Profesionalmente esta figura está dentro del "código del empleado del hogar", por lo que están trabajando con el Ministerio para que cuenten con un código profesional específico, ha explicado el presidente de Prodif.

En esa línea, Sardón ha explicado que han tenido reuniones con el IMSERSO y el Ministerio de Educación para avanzar en la regulación y acreditación profesional y laboral que requiere esta figura para que "no esté en el del empleado del hogar".

Tanto Sardón como Cayo han incidido en la importancia de esta acreditación a la hora de facilitar que haya una "bolsa amplia de asistentes personales" que permita a las personas con dependencia dar con el perfil que más se ajusta, ya que es una relación de mucha confianza.

Lo ideal sería que "si no hay afinidad y sintonía" el asistente personal pueda ser sustituido por otro, "no de forma arbitraria sino con cierta sensatez", ha observado el presidente de Cermi, quien ha dicho que se trata de una figura "infrautilizada" dentro del catálogo de prestaciones de la Ley de Dependencia, con presencia, "muy piloto" en País Vasco, Madrid, Cataluña o Castilla y León.

En esa línea, la consejera de Familia e Igualdad de Oportunidades de Castilla y León ha insistido en que la extensión de esta figura es una de las apuestas de su departamento, y con el aumento de la financiación, al equipararse a un recurso asistencial, en el último año se han triplicado el número de dependientes que han optado por este recurso, hasta los 134, frente a los 44 que había por estas fechas en 2013.

Estas 134 prestaciones para asistentes personales suponen apenas un dos por ciento de las 70.000 prestaciones por dependencia que hay en Castilla y León, y las ayudas que reciben para contar con este apoyo oscilan entre los 300 y los 850 euros, en función del grado de dependencia.

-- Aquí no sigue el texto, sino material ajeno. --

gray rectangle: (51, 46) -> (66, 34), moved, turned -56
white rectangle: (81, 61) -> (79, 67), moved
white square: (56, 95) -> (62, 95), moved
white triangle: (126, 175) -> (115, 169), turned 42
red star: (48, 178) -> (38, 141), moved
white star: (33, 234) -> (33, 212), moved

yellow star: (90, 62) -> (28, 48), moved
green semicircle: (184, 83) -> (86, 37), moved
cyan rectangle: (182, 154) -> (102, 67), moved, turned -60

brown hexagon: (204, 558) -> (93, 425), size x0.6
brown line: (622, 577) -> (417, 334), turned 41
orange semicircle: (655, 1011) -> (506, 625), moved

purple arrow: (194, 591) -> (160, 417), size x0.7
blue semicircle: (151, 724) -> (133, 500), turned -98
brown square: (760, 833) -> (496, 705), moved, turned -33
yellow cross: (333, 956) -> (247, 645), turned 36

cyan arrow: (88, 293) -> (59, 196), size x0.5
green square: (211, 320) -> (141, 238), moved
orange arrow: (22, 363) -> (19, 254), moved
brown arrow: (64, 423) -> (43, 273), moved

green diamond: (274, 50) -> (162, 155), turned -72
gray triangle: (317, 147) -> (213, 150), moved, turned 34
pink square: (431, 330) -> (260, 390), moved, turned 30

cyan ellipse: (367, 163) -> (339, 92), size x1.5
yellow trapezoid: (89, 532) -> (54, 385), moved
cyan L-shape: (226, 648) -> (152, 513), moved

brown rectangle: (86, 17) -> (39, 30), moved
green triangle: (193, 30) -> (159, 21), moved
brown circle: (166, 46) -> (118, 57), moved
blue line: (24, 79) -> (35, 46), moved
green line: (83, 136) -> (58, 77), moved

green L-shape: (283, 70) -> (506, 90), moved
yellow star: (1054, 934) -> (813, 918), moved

Marcos ha anunciado que en este 2014 contarán ya, tras el trabajo piloto que se ha realizado durante otro año, con la definición de la formación específica que requiere el profesional de la asistencia personal, que además de una formación genérica precisa de otra específica en función de que la discapacidad sea física, intelectual o por enfermedad mental.

"Este año vamos a cerrar esa formación", ha insistido Marcos, quien ha explicado que también informarán a los trabajadores sociales sobre la importancia de esta figura, tanto a los que trabajan en la Junta de Castilla y León como a los de las corporaciones locales, que son la "primera puerta para los dependientes y discapacitados".

Marcos ha explicado que se trata de una figura poco extendida internacionalmente, y sólo desarrollada "un poco" en países como Alemania y Suecia, aunque las organizaciones internacionales de discapacitados avalan su implantación en cuanto que permiten la autonomía de los dependientes.

También es un referente para las empresas del sector privado, que sepan que las personas con discapacidad cuentan con una figura de apoyo incluso en el puesto de trabajo, en el "acompañamiento en el empleo".